Al llegar a casa, no logré accionar el control remoto del portón, aún no le tenía la mano. Rolo me lo sacó de un tirón y lo hizo él. Es que habíamos terminado de remodelar la casa por completo: en el lugar de los dormitorios ahora había un único espacio con vista al jardín, y los dormitorios los llevamos a una planta alta. El playroom era un lavadero con cuarto de planchado y despensa. Todavía quedaba un container con escombros en la vereda. De noche, visto desde lo alto de nuestra habitación, era un gigante dormido. Tenía que volver a reclamar a la municipalidad que se lo llevaran.

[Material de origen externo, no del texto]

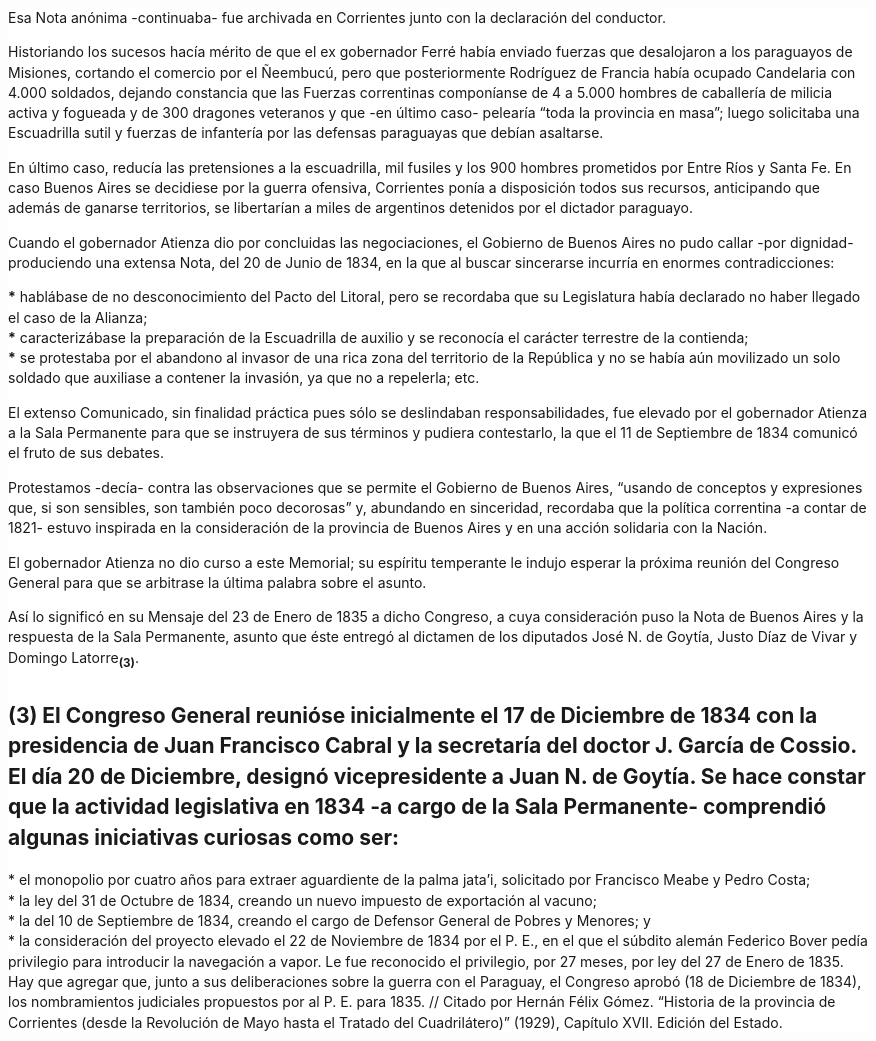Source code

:Esa Nota anónima -continuaba- fue archivada en Corrientes junto con la declaración del conductor.

Historiando los sucesos hacía mérito de que el ex gobernador Ferré había enviado fuerzas que desalojaron a los paraguayos de Misiones, cortando el comercio por el Ñeembucú, pero que posteriormente Rodríguez de Francia había ocupado Candelaria con 4.000 soldados, dejando constancia que las Fuerzas correntinas componíanse de 4 a 5.000 hombres de caballería de milicia activa y fogueada y de 300 dragones veteranos y que -en último caso- pelearía “toda la provincia en masa”; luego solicitaba una Escuadrilla sutil y fuerzas de infantería por las defensas paraguayas que debían asaltarse.

En último caso, reducía las pretensiones a la escuadrilla, mil fusiles y los 900 hombres prometidos por Entre Ríos y Santa Fe. En caso Buenos Aires se decidiese por la guerra ofensiva, Corrientes ponía a disposición todos sus recursos, anticipando que además de ganarse territorios, se libertarían a miles de argentinos detenidos por el dictador paraguayo.

Cuando el gobernador Atienza dio por concluidas las negociaciones, el Gobierno de Buenos Aires no pudo callar -por dignidad- produciendo una extensa Nota, del 20 de Junio de 1834, en la que al buscar sincerarse incurría en enormes contradicciones:

**\*** hablábase de no desconocimiento del Pacto del Litoral, pero se recordaba que su Legislatura había declarado no haber llegado el caso de la Alianza;  
**\*** caracterizábase la preparación de la Escuadrilla de auxilio y se reconocía el carácter terrestre de la contienda;  
**\*** se protestaba por el abandono al invasor de una rica zona del territorio de la República y no se había aún movilizado un solo soldado que auxiliase a contener la invasión, ya que no a repelerla; etc.

El extenso Comunicado, sin finalidad práctica pues sólo se deslindaban responsabilidades, fue elevado por el gobernador Atienza a la Sala Permanente para que se instruyera de sus términos y pudiera contestarlo, la que el 11 de Septiembre de 1834 comunicó el fruto de sus debates.

Protestamos -decía- contra las observaciones que se permite el Gobierno de Buenos Aires, “usando de conceptos y expresiones que, si son sensibles, son también poco decorosas” y, abundando en sinceridad, recordaba que la política correntina -a contar de 1821- estuvo inspirada en la consideración de la provincia de Buenos Aires y en una acción solidaria con la Nación.

El gobernador Atienza no dio curso a este Memorial; su espíritu temperante le indujo esperar la próxima reunión del Congreso General para que se arbitrase la última palabra sobre el asunto.

Así lo significó en su Mensaje del 23 de Enero de 1835 a dicho Congreso, a cuya consideración puso la Nota de Buenos Aires y la respuesta de la Sala Permanente, asunto que éste entregó al dictamen de los diputados José N. de Goytía, Justo Díaz de Vivar y Domingo Latorre<sub><strong>(3)</strong></sub>.

## **(3)** El Congreso General reunióse inicialmente el 17 de Diciembre de 1834 con la presidencia de Juan Francisco Cabral y la secretaría del doctor J. García de Cossio. El día 20 de Diciembre, designó vicepresidente a Juan N. de Goytía. Se hace constar que la actividad legislativa en 1834 -a cargo de la Sala Permanente- comprendió algunas iniciativas curiosas como ser:  
\* el monopolio por cuatro años para extraer aguardiente de la palma jata’i, solicitado por Francisco Meabe y Pedro Costa;  
\* la ley del 31 de Octubre de 1834, creando un nuevo impuesto de exportación al vacuno;  
\* la del 10 de Septiembre de 1834, creando el cargo de Defensor General de Pobres y Menores; y  
\* la consideración del proyecto elevado el 22 de Noviembre de 1834 por el P. E., en el que el súbdito alemán Federico Bover pedía privilegio para introducir la navegación a vapor. Le fue reconocido el privilegio, por 27 meses, por ley del 27 de Enero de 1835. Hay que agregar que, junto a sus deliberaciones sobre la guerra con el Paraguay, el Congreso aprobó (18 de Diciembre de 1834), los nombramientos judiciales propuestos por al P. E. para 1835. // Citado por Hernán Félix Gómez. “Historia de la provincia de Corrientes (desde la Revolución de Mayo hasta el Tratado del Cuadrilátero)” (1929), Capítulo XVII. Edición del Estado.
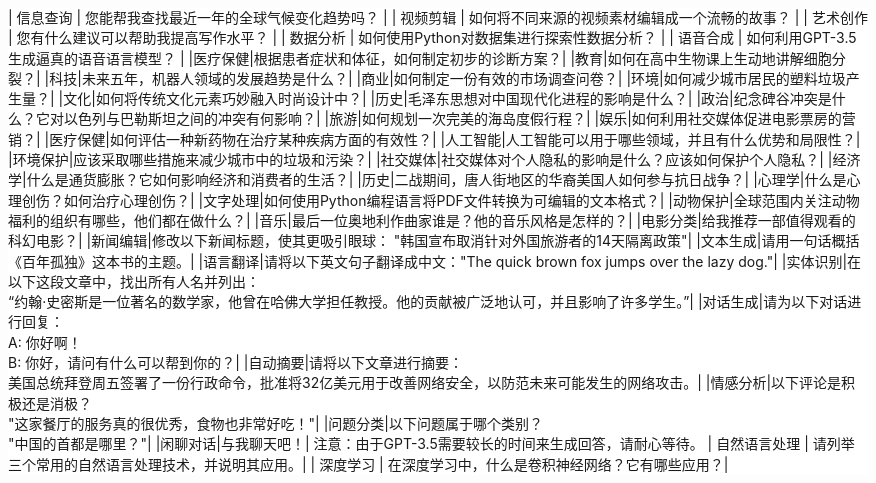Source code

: | 信息查询 | 您能帮我查找最近一年的全球气候变化趋势吗？ |
| 视频剪辑 | 如何将不同来源的视频素材编辑成一个流畅的故事？ |
| 艺术创作 | 您有什么建议可以帮助我提高写作水平？ |
| 数据分析 | 如何使用Python对数据集进行探索性数据分析？ |
| 语音合成 | 如何利用GPT-3.5生成逼真的语音语言模型？ |
|医疗保健|根据患者症状和体征，如何制定初步的诊断方案？|
|教育|如何在高中生物课上生动地讲解细胞分裂？|
|科技|未来五年，机器人领域的发展趋势是什么？|
|商业|如何制定一份有效的市场调查问卷？|
|环境|如何减少城市居民的塑料垃圾产生量？|
|文化|如何将传统文化元素巧妙融入时尚设计中？|
|历史|毛泽东思想对中国现代化进程的影响是什么？|
|政治|纪念碑谷冲突是什么？它对以色列与巴勒斯坦之间的冲突有何影响？|
|旅游|如何规划一次完美的海岛度假行程？|
|娱乐|如何利用社交媒体促进电影票房的营销？|
|医疗保健|如何评估一种新药物在治疗某种疾病方面的有效性？|
|人工智能|人工智能可以用于哪些领域，并且有什么优势和局限性？|
|环境保护|应该采取哪些措施来减少城市中的垃圾和污染？|
|社交媒体|社交媒体对个人隐私的影响是什么？应该如何保护个人隐私？|
|经济学|什么是通货膨胀？它如何影响经济和消费者的生活？|
|历史|二战期间，唐人街地区的华裔美国人如何参与抗日战争？|
|心理学|什么是心理创伤？如何治疗心理创伤？|
|文字处理|如何使用Python编程语言将PDF文件转换为可编辑的文本格式？|
|动物保护|全球范围内关注动物福利的组织有哪些，他们都在做什么？|
|音乐|最后一位奥地利作曲家谁是？他的音乐风格是怎样的？|
|电影分类|给我推荐一部值得观看的科幻电影？|
|新闻编辑|修改以下新闻标题，使其更吸引眼球： "韩国宣布取消针对外国旅游者的14天隔离政策"|
|文本生成|请用一句话概括《百年孤独》这本书的主题。|
|语言翻译|请将以下英文句子翻译成中文："The quick brown fox jumps over the lazy dog."|
|实体识别|在以下这段文章中，找出所有人名并列出：<br>“约翰·史密斯是一位著名的数学家，他曾在哈佛大学担任教授。他的贡献被广泛地认可，并且影响了许多学生。”|
|对话生成|请为以下对话进行回复：<br>A: 你好啊！<br>B: 你好，请问有什么可以帮到你的？|
|自动摘要|请将以下文章进行摘要：<br>美国总统拜登周五签署了一份行政命令，批准将32亿美元用于改善网络安全，以防范未来可能发生的网络攻击。|
|情感分析|以下评论是积极还是消极？<br>"这家餐厅的服务真的很优秀，食物也非常好吃！"|
|问题分类|以下问题属于哪个类别？<br>"中国的首都是哪里？"|
|闲聊对话|与我聊天吧！|
注意：由于GPT-3.5需要较长的时间来生成回答，请耐心等待。
| 自然语言处理 | 请列举三个常用的自然语言处理技术，并说明其应用。|
| 深度学习 | 在深度学习中，什么是卷积神经网络？它有哪些应用？|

Para ese entonces también estábamos resignados a que yo no quedaría embarazada. Así que cuando entramos al garaje y Rolo apagó la marcha, fue como si leyera mi mente.
“No podés culparla de todo lo que nos pasa”, dijo dejando caer las manos del volante a sus rodillas.

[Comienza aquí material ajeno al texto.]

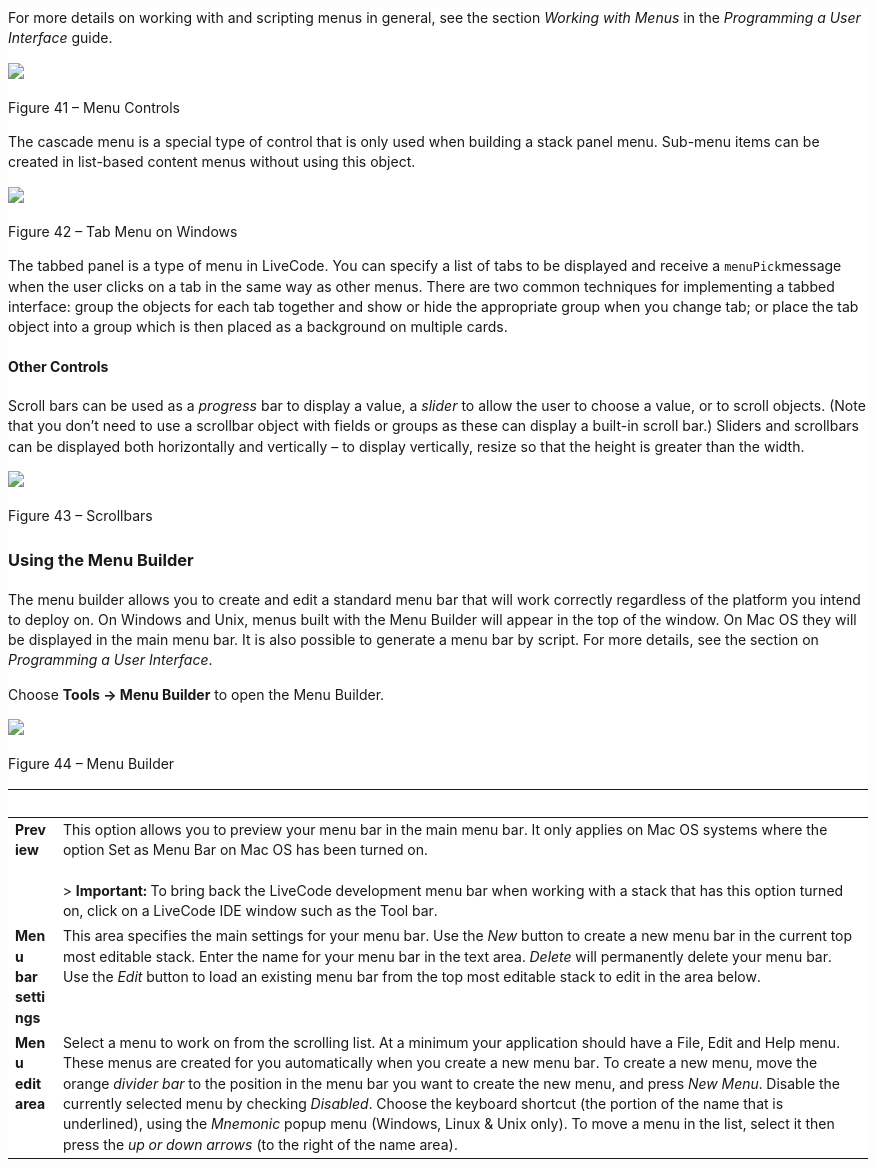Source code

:For more details on working with and scripting menus in general, see the
section *Working with Menus* in the *Programming a User Interface* 
guide.

![](images/image82.png)

Figure 41 – Menu Controls

The cascade menu is a special type of control that is only used when
building a stack panel menu. Sub-menu items can be created in list-based
content menus without using this object.

![](images/image83.png)

Figure 42 – Tab Menu on Windows

The tabbed panel is a type of menu in LiveCode. You can specify a list
of tabs to be displayed and receive a `menuPick`message when the user
clicks on a tab in the same way as other menus. There are two common
techniques for implementing a tabbed interface: group the objects for
each tab together and show or hide the appropriate group when you change
tab; or place the tab object into a group which is then placed as a
background on multiple cards.

#### Other Controls

Scroll bars can be used as a *progress* bar to display a value, a
*slider* to allow the user to choose a value, or to scroll objects.
(Note that you don’t need to use a scrollbar object with fields or
groups as these can display a built-in scroll bar.) Sliders and
scrollbars can be displayed both horizontally and vertically – to
display vertically, resize so that the height is greater than the width.

![](images/image84.png)

Figure 43 – Scrollbars

### Using the Menu Builder

The menu builder allows you to create and edit a standard menu bar that
will work correctly regardless of the platform you intend to deploy on.
On Windows and Unix, menus built with the Menu Builder will appear in
the top of the window. On Mac OS they will be displayed in the main menu
bar. It is also possible to generate a menu bar by script. For more
details, see the section on *Programming a User Interface*.

Choose **Tools -\> Menu Builder** to open the Menu Builder.

![](images/image85.png)

Figure 44 – Menu Builder

| &nbsp;| &nbsp;|
|-------------|------------------------------------------------------------------------------------------------------------------------------------------------------------------------|
| **Preview** | This option allows you to preview your menu bar in the main menu bar. It only applies on Mac OS systems where the option Set as Menu Bar on Mac OS has been turned on.<br><br> > **Important:** To bring back the LiveCode development menu bar when working with a stack that has this option turned on, click on a LiveCode IDE window such as the Tool bar. |
| **Menu bar settings** | This area specifies the main settings for your menu bar. Use the *New* button to create a new menu bar in the current top most editable stack. Enter the name for your menu bar in the text area. *Delete* will permanently delete your menu bar. Use the *Edit* button to load an existing menu bar from the top most editable stack to edit in the area below.                                                                                                                                                                                                                                                                                                                                                                                                                                                                                                                                                                                                                                                                                                                                                                                                                                                                                         |
| **Menu edit area**    | Select a menu to work on from the scrolling list. At a minimum your application should have a File, Edit and Help menu. These menus are created for you automatically when you create a new menu bar. To create a new menu, move the orange *divider bar* to the position in the menu bar you want to create the new menu, and press *New Menu*. Disable the currently selected menu by checking *Disabled*. Choose the keyboard shortcut (the portion of the name that is underlined), using the *Mnemonic* popup menu (Windows, Linux & Unix only). To move a menu in the list, select it then press the *up or down arrows* (to the right of the name area).                                                                                                                                                                                                                                                                                                                                                                                                                                                                                                                                                                                          |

Levanté la voz por el barullo mecánico que hacían las poleas del portón; mientras pensé que íbamos a tener que hablar con el arquitecto, no podía ser que algo nuevo funcionara tan mal.
“Por qué no te casaste con ella entonces”, dije.
Rolo hizo silencio; después se bajó de un salto, sostuvo la puerta y me miró.
“No me casé con ella porque se murió”, dijo, y dio un portazo.
La Ranger nueva se sacudió tanto que temblé.
Y me dije que quizás esa, fuera la señal para mí.